Jordan Raanan, ESPN Staff Writer 5y

Is Dave Gettleman the right man to fix the Giants?

EAST RUTHERFORD, N.J. -- General manager Dave Gettleman doesn't want to tell you jack. He insists there is a plan, even if he refuses to share the details. It's an interesting approach to stiff-arm the fan base, but all that will matter in the end is if he gets it right. Guess we'll just have to wait and see if there is a clear direction that the New York Giants can stick to as they try to repair their football team.

The early results in the 15 months since Gettleman was hired have not been encouraging. The Giants signed Odell Beckham Jr., then traded him seven months later after paying him $21.5 million and taking on $16 million in dead money.

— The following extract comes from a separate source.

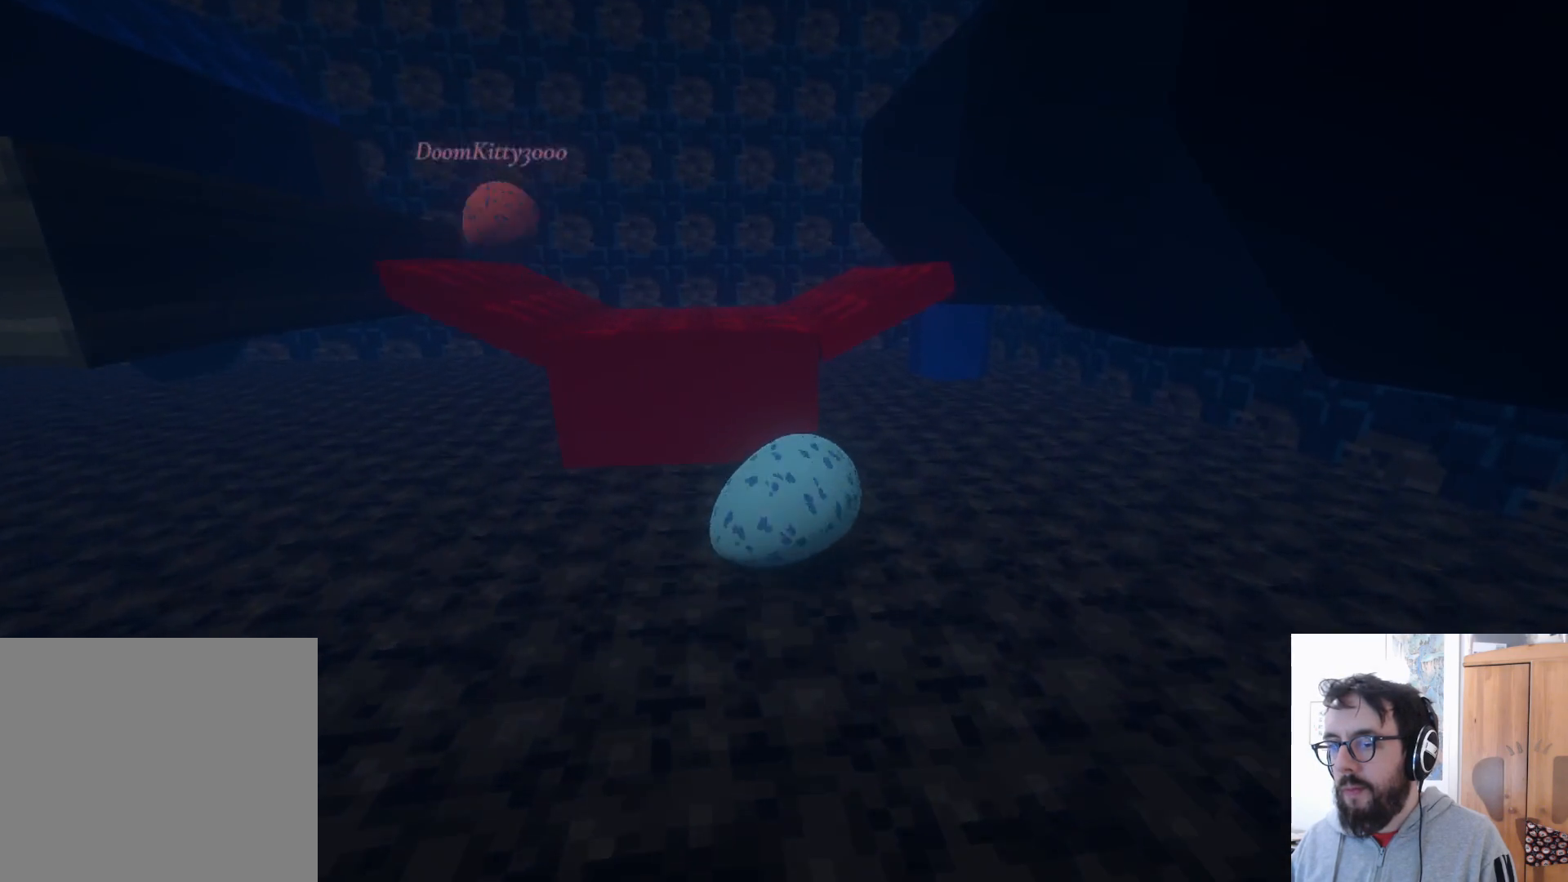
Gameplay with a controller (Xbox layout); each line is a JSON object with the inputs held at the frame after it. "events" lists button and stick changes between this image and that frame as [ms after this image, input, new state], when the widget could be followed in between. Not read: R2 R3.
{"buttons": [], "left_stick": "left", "right_stick": "left", "events": [[67, "A", "down"], [167, "A", "up"], [300, "right_stick", "left"]]}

They traded for Alec Ogletree; signed Nate Solder, Jonathan Stewart and William Gay (remember him, $720,000 down the drain); and drafted running back Saquon Barkley in an effort to get on track sooner than later.

That plan has since been vacated after last season's 5-11 record, but on Monday the Giants quadrupled down on quarterback Eli Manning after internally conceding it was probably the end midway through last season. They appear to be in the minority around the league on it being a "crock" that Manning is overpaid and unable to perform consistently at a high level. They also signed soon-to-be 31-year-old Golden Tate and 34-year-old safety Antoine Bethea as two of their bigger free-agent moves. Not exactly your traditional rebuild.

The Giants, to be frank, seem to be all over the map these days. It looks as if a 5-year-old who can't see over the steering wheel is driving this franchise.

The problem isn't the current plan. Reasonable minds can see that accumulating draft picks -- the Giants are tied for the most with 12 this year -- and eventually finding a franchise quarterback in this draft or next with gobs of salary-cap space available next offseason has them in a reasonable place. What's unknown is whether Gettleman and ownership can take those resources and assets and mold them into something special.

If you're working on mostly blind faith given the recent results, buy away.

"Trust me, we've got a plan," Gettleman said Monday, right after explaining how it wasn't his responsibility to provide the media and, effectively, the fans any details.

What Gettleman did reveal is that he didn't shop around for a better offer before ultimately trading Beckham to the Cleveland Browns. He merely made a courtesy call to his friend and former colleague Brandon Beane in Buffalo to see if the Bills were interested.

Gettleman's explanation on this strategy was mind-numbing, perhaps even professionally negligent.

"When it comes to trading, the team that makes the call ... is playing from behind. You're in a much better position of strength when teams call you. You're in a much better position. Because I wasn't doing that -- we're not trading Odell, understand what I'm saying? That's really why it worked out the way it worked out. It wasn't something we had to do, and someone was going to have to knock it out of the park."

Consider me confused. It's just bad business, right alongside signing Beckham and trading him one year later with serious financial implications. What exactly would have been the downside of Gettleman calling teams to ask if they wanted to put forth their best offer, which would need to include at least two first-round picks?

That is what the Giants view themselves as having received from the Browns in the No. 17 overall selection in this year's draft and safety Jabrill Peppers. They assess Peppers' value -- right or wrong -- as a first-round pick.

"We got two ones and a three, one of them being a player," Gettleman said.

It's clear the Giants hold Peppers in high regard. They insisted he be included in the deal. Ultimately that and what they do moving forward with the available resources will dictate whether Gettleman's tenure is a success and the Giants escape from this seemingly inextricable typhoon of losing.

ESPN's Adam Schefter also revealed on his podcast that he knows the Giants were offered more than the Browns ultimately paid for Beckham. Again, doesn't seem like optimal business practices.

The scary thing is that it's not the first time Gettleman failed to maximize value. He boasted last year that he told everyone in the draft room not to pick up the phone when the Giants were on the clock with the No. 2 overall pick. What if a QB-needy team had wanted to trade three first-rounders for that spot? Nope.

Considering the Green Bay Packers received a fourth-round pick for Ha Ha Clinton-Dix at last year's trade deadline, it's also fair to ponder whether Gettleman could have received more had he really shopped safety Landon Collins at the time. It appears the Giants shifted their plan midstream on that decision as well, and now Collins is in Washington after signing a megadeal as a free agent and the Giants are at the mercy of the mysterious compensation pick formula.

This all leaves reasonable doubt about whether Gettleman and the Giants can get this right. There is a lot of work to be done. The hope rests on Gettleman's long history working in pro personnel and the way he supplemented the building blocks in Carolina to make the Panthers a Super Bowl contender after he became general manager.

Of course, he was handed a franchise quarterback there upon arrival. His biggest challenge with the Giants will be finding the successor to Manning.

All these problems plaguing the Giants are nothing that a true franchise quarterback can't fix. If Gettleman can get that right, it all should work out.